── DATA PROVIDED
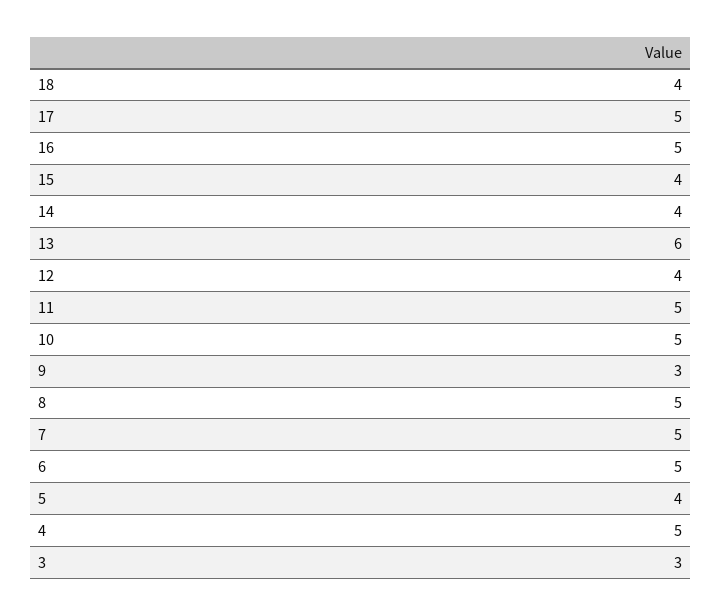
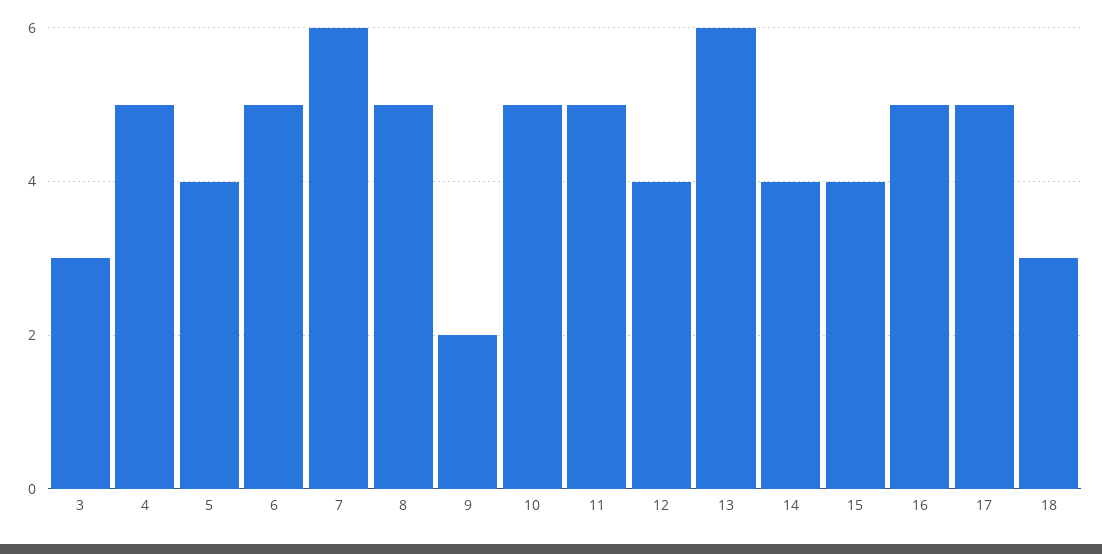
18: 4 -> 3
9: 3 -> 2
7: 5 -> 6

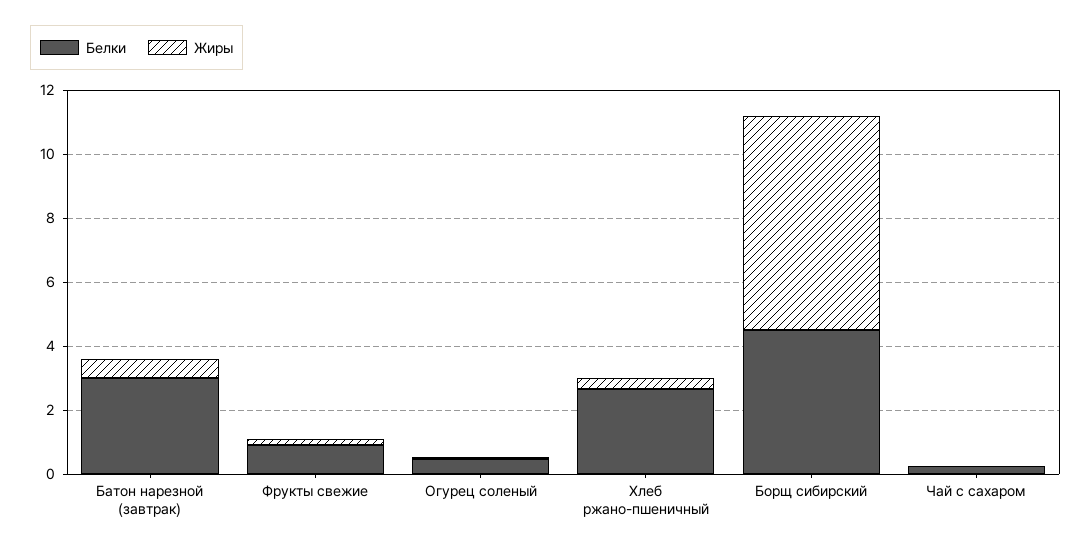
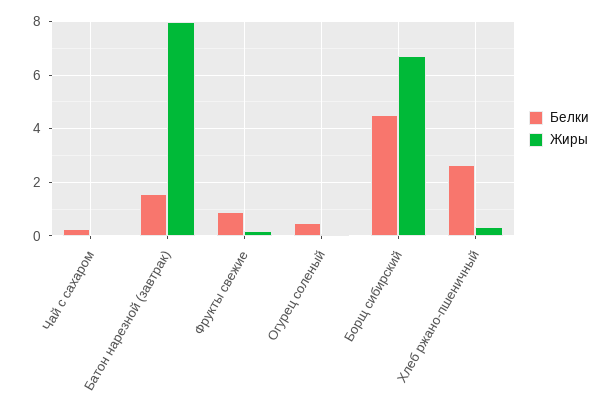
Белки, Батон нарезной (завтрак): 3 -> 1.5
Жиры, Батон нарезной (завтрак): 0.5 -> 8

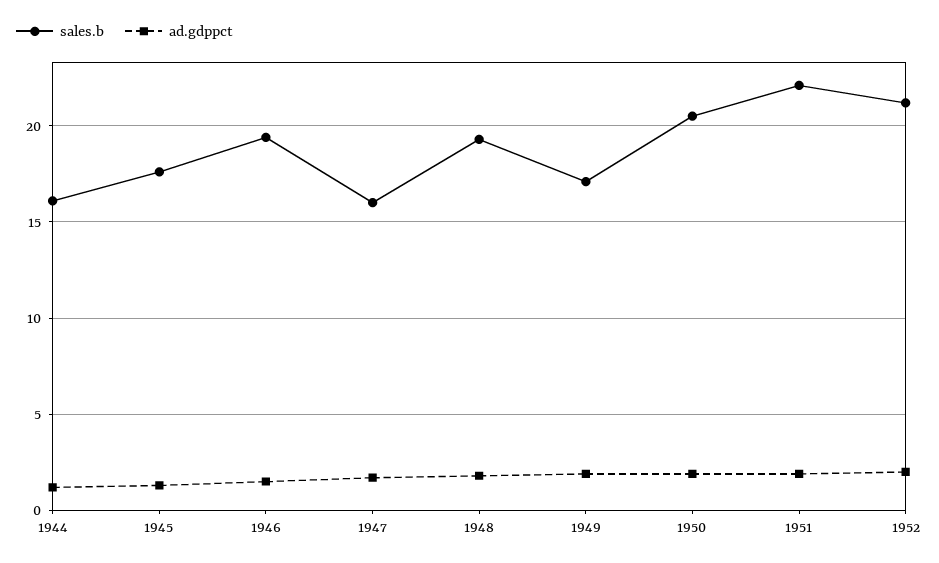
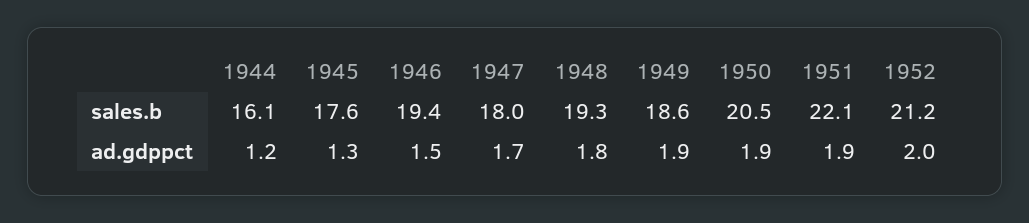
sales.b, 1947: 16 -> 18
sales.b, 1949: 17 -> 18.6

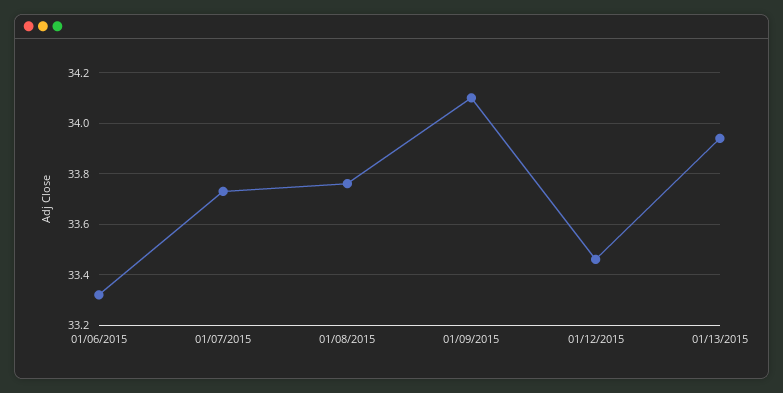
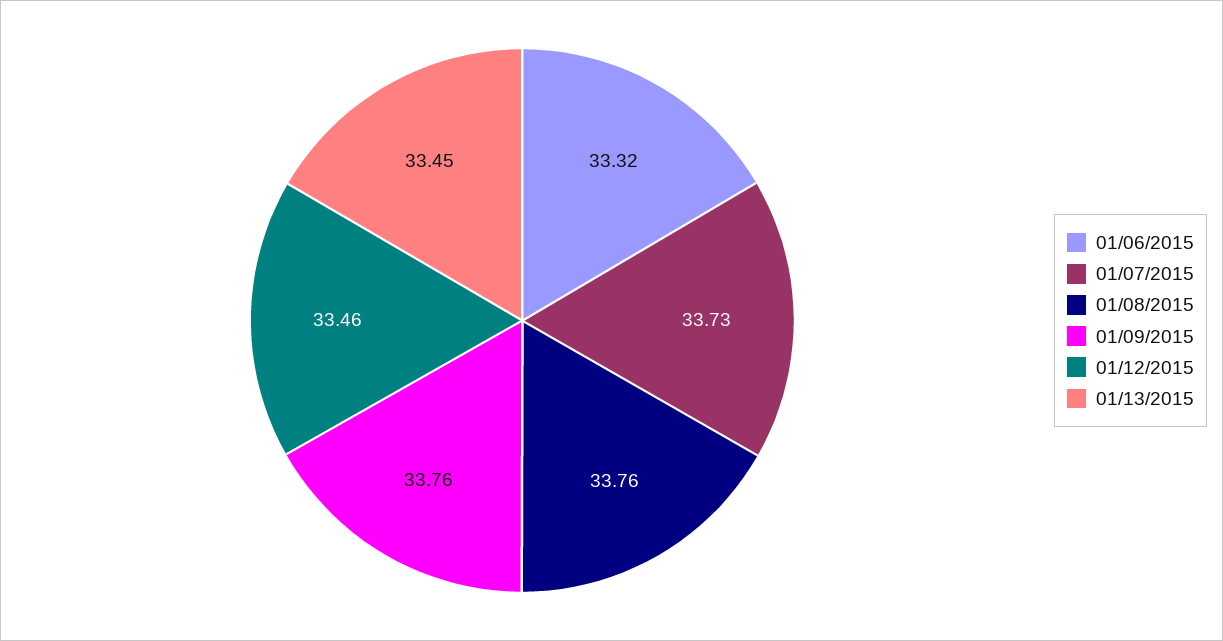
01/09/2015: 34.1 -> 33.76
01/13/2015: 33.95 -> 33.45

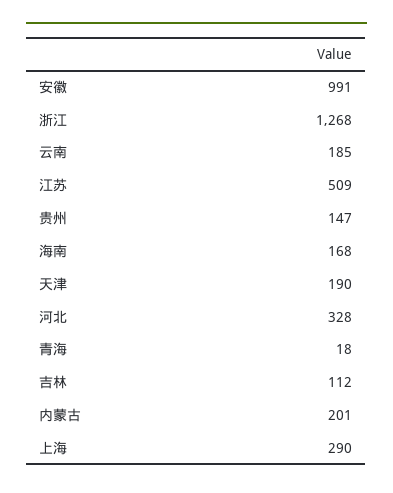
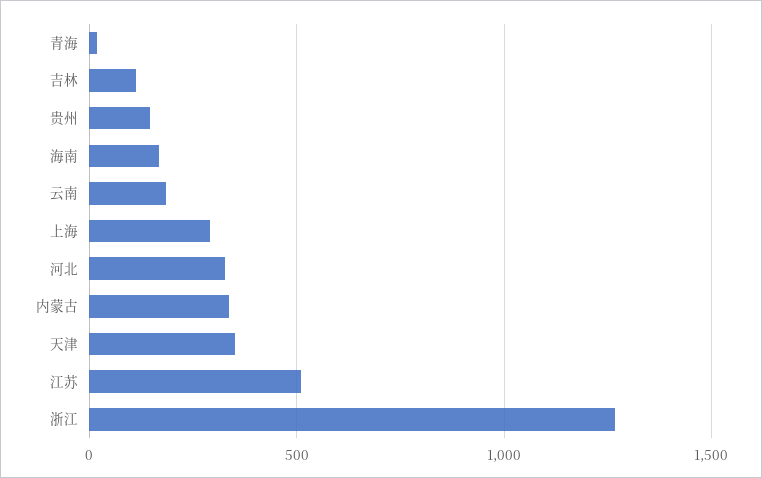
安徽: 991 -> none
天津: 190 -> 350
内蒙古: 201 -> 350

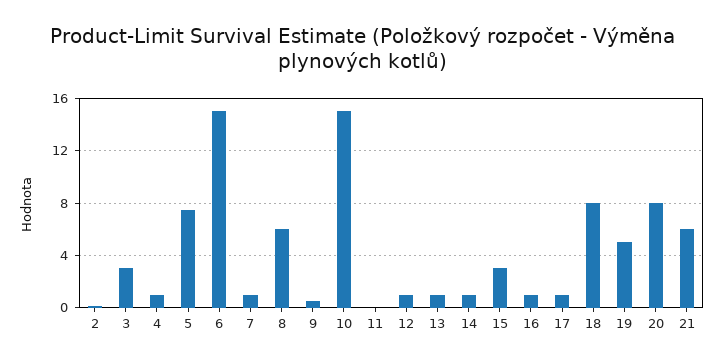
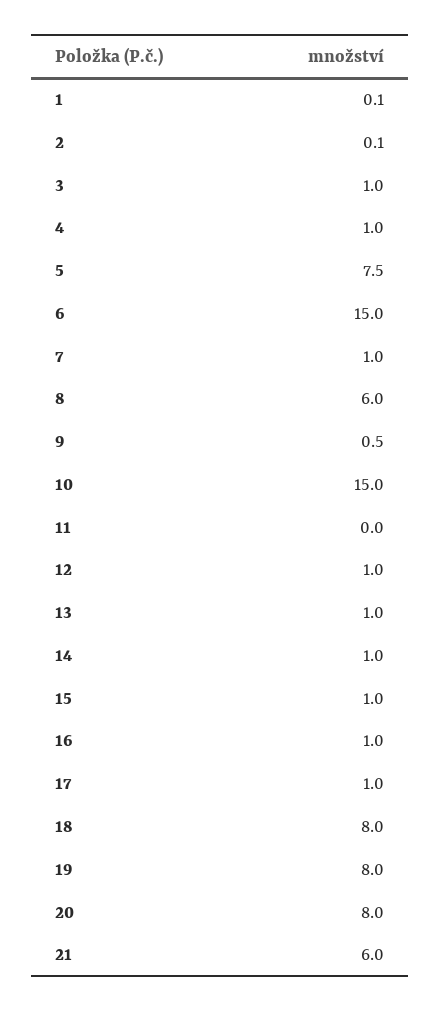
3: 3 -> 1
15: 3 -> 1
19: 5 -> 8
1: none -> 0.1

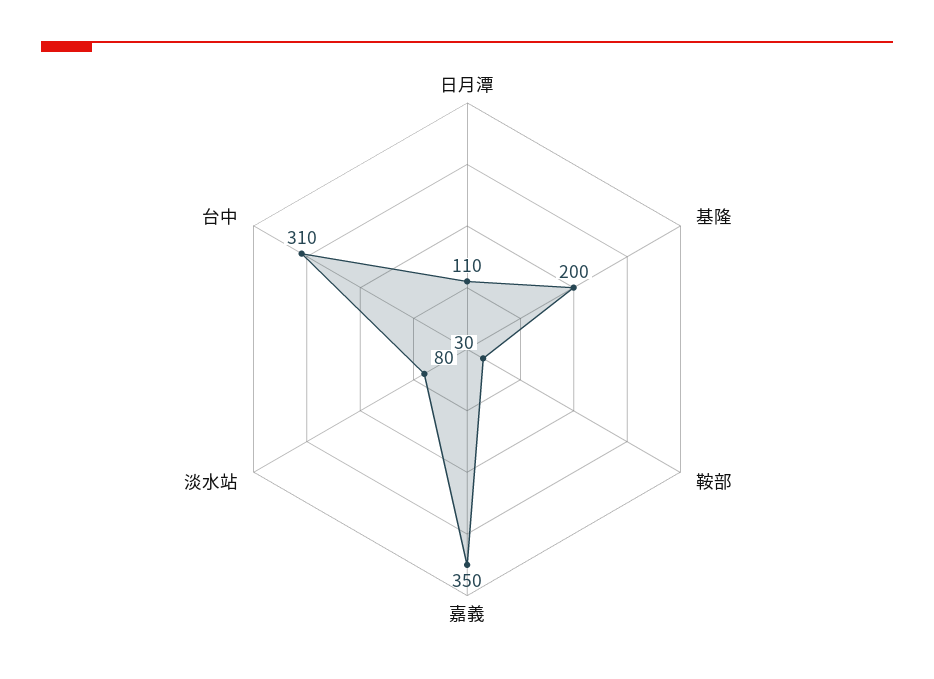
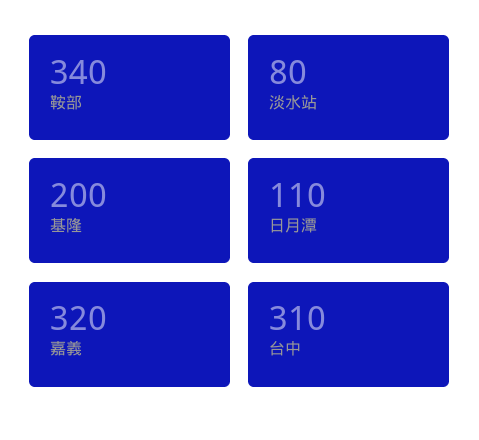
鞍部: 30 -> 340
嘉義: 350 -> 320

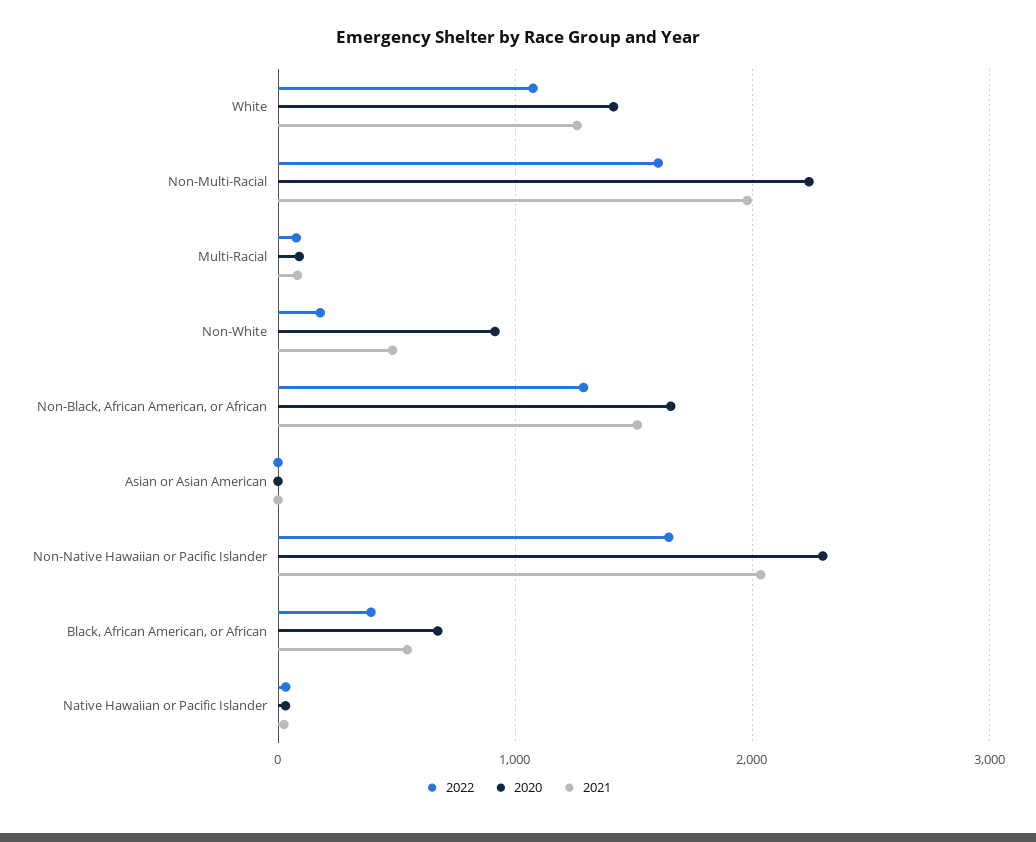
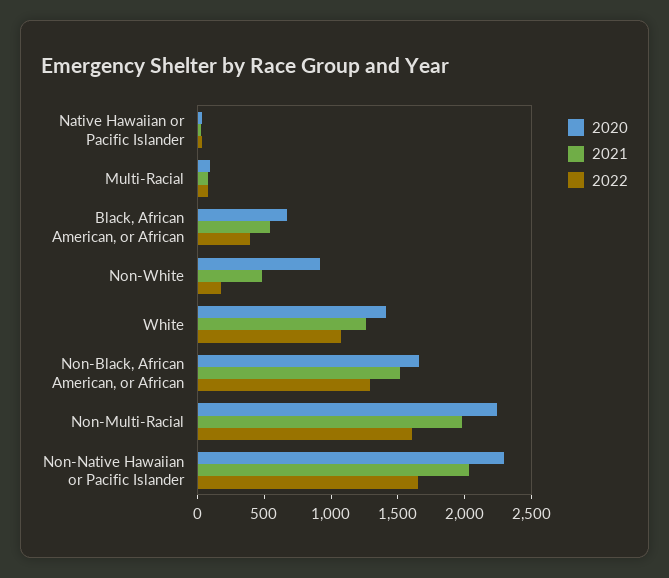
2022, Asian or Asian American: 0 -> none
2020, Asian or Asian American: 0 -> none
2021, Asian or Asian American: 0 -> none

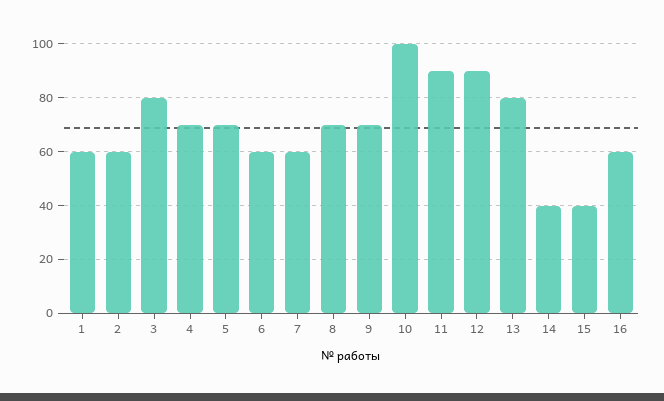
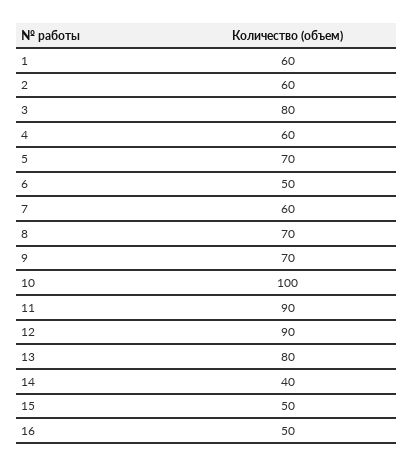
4: 70 -> 60
6: 60 -> 50
15: 40 -> 50
16: 60 -> 50

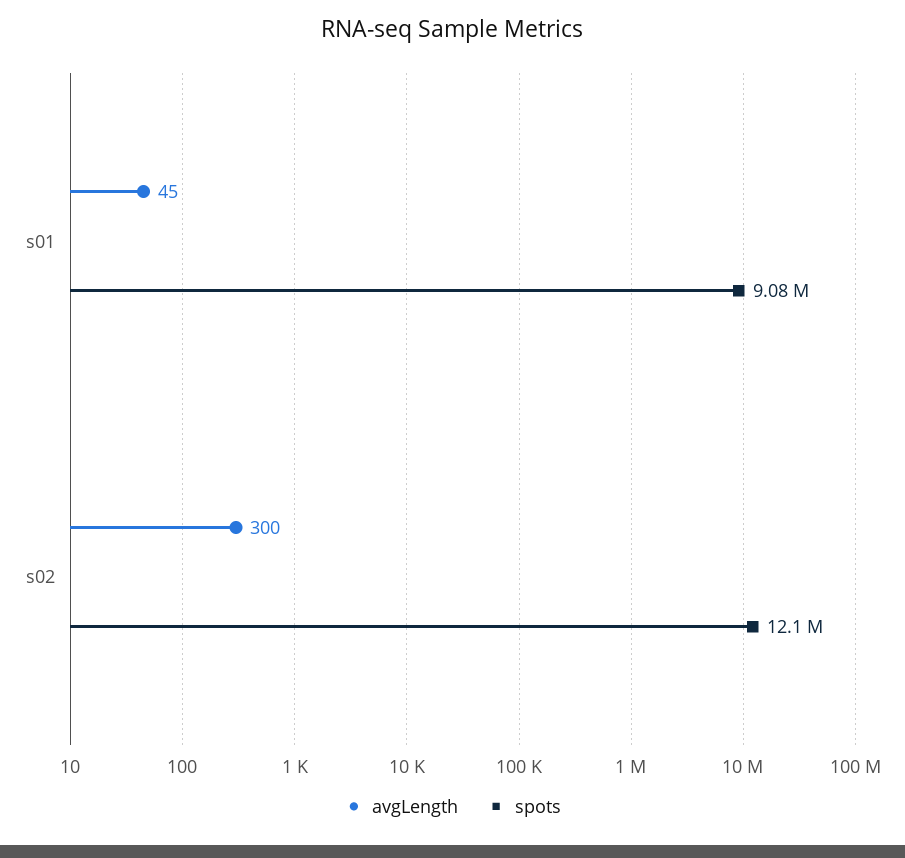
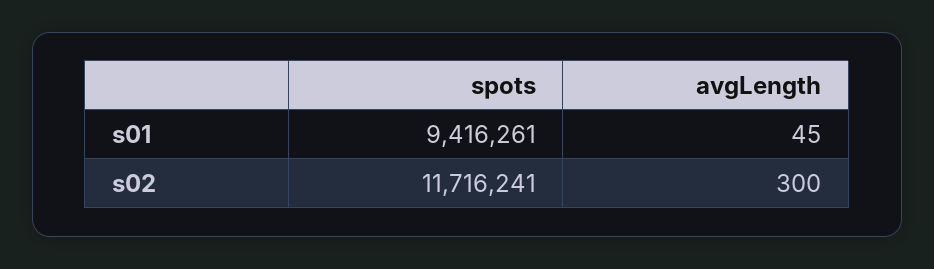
spots, s01: 9080000 -> 9416261
spots, s02: 12100000 -> 11716241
────
THE PROBLEM:
I'd like the entries above repeated exactly, but without any of their pictures.

TASK SOLUTION:
18: 4 -> 3
9: 3 -> 2
7: 5 -> 6

Белки, Батон нарезной (завтрак): 3 -> 1.5
Жиры, Батон нарезной (завтрак): 0.5 -> 8

sales.b, 1947: 16 -> 18
sales.b, 1949: 17 -> 18.6

01/09/2015: 34.1 -> 33.76
01/13/2015: 33.95 -> 33.45

安徽: 991 -> none
天津: 190 -> 350
内蒙古: 201 -> 350

3: 3 -> 1
15: 3 -> 1
19: 5 -> 8
1: none -> 0.1

鞍部: 30 -> 340
嘉義: 350 -> 320

2022, Asian or Asian American: 0 -> none
2020, Asian or Asian American: 0 -> none
2021, Asian or Asian American: 0 -> none

4: 70 -> 60
6: 60 -> 50
15: 40 -> 50
16: 60 -> 50

spots, s01: 9080000 -> 9416261
spots, s02: 12100000 -> 11716241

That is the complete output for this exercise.